Updated

The kidnapping of two aid workers in Darfur was carried out by gangs seeking money said a Sudanese official on Monday, according to the official Egyptian news agency.

The State Minister for Humanitarian Affairs Abdel-Baqi Gilani's comments came as Irish diplomats arrived in Khartoum to participate in the negotiations for the release of an Irish aid worker and her Ugandan colleague.

The minister did not elaborate.

Ireland's team includes its ambassador to Egypt, Gerry Corr; the director of the Irish aid agency, Brendan Rogers; and an army expert on Darfur, Lt. Col. Ollie Barbour.

About six gunmen seized 32-year-old Sharon Commins of Dublin and her 42-year-old colleague, Hilda Kuwuki, from the Darfur base of the Irish aid agency GOAL. The group said the kidnappers forced the two, and a local security guard, into a vehicle and sped away.

During a police chase, the abductors threw the guard out of the vehicle.

No group has yet claimed responsibility for their abduction.

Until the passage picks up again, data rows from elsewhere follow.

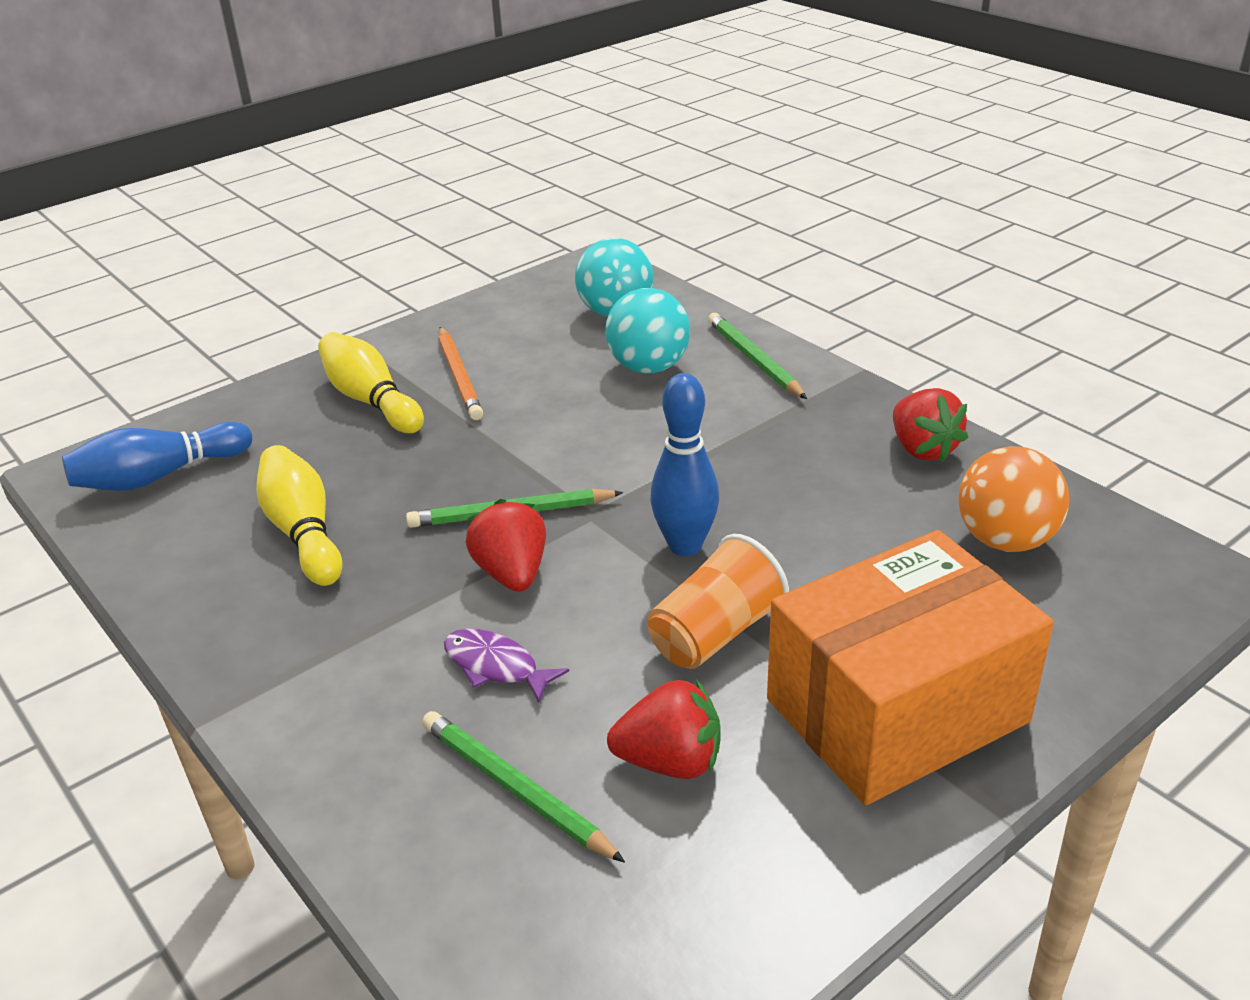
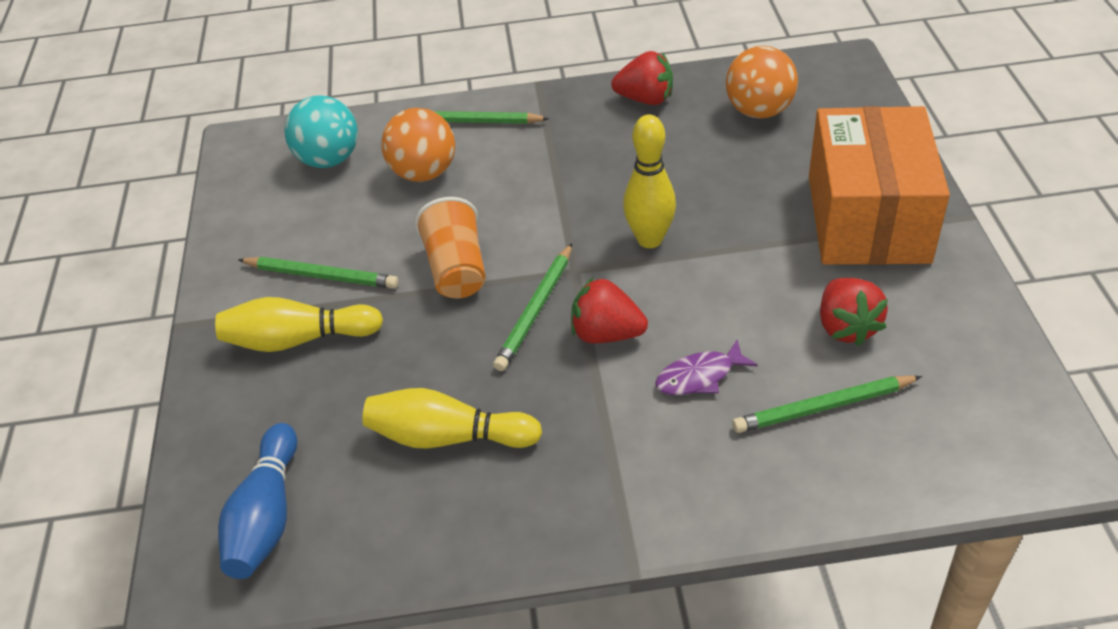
camera: 55 degrees left, 10 degrees up
(459, 376) = (321, 276): orange pencil -> green pencil
(648, 367) = (424, 173): turquoise ball -> orange ball
(670, 762) = (846, 327): red strawberry -> red strawberry turned 135 degrees clockwise
(685, 545) = (649, 239): blue bowling pin -> yellow bowling pin
(715, 633) = (747, 262): orange cup -> orange cup (456, 269)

"The security forces and police are looking for signs of the abductors" and soliciting the help of local tribal leaders, Foreign Ministry official Ali Youssef told the Associated Press.

This is the third kidnapping of foreign humanitarian workers in Sudan's remote western region since March, when an international court issued a warrant for the country's president on charges of orchestrating war crimes there.

Officials said the first kidnapping was carried out by a group seeking to retaliate for the arrest warrant against the president.

The silence of the abductors so far follows the pattern of previous kidnappings in Darfur, Youssef said, adding that the government would not use force to release the hostages.

The series of abductions, along with Sudan's expulsion of 13 international aid agencies in response to the arrest warrant, has struck a blow to the vital aid effort in the remote desert region, now in its sixth year of conflict.

Sudan's Arab-dominated government has been battling ethnic African rebels in Darfur since 2003.

Up to 300,000 people have been killed and 2.7 million have been driven from their homes.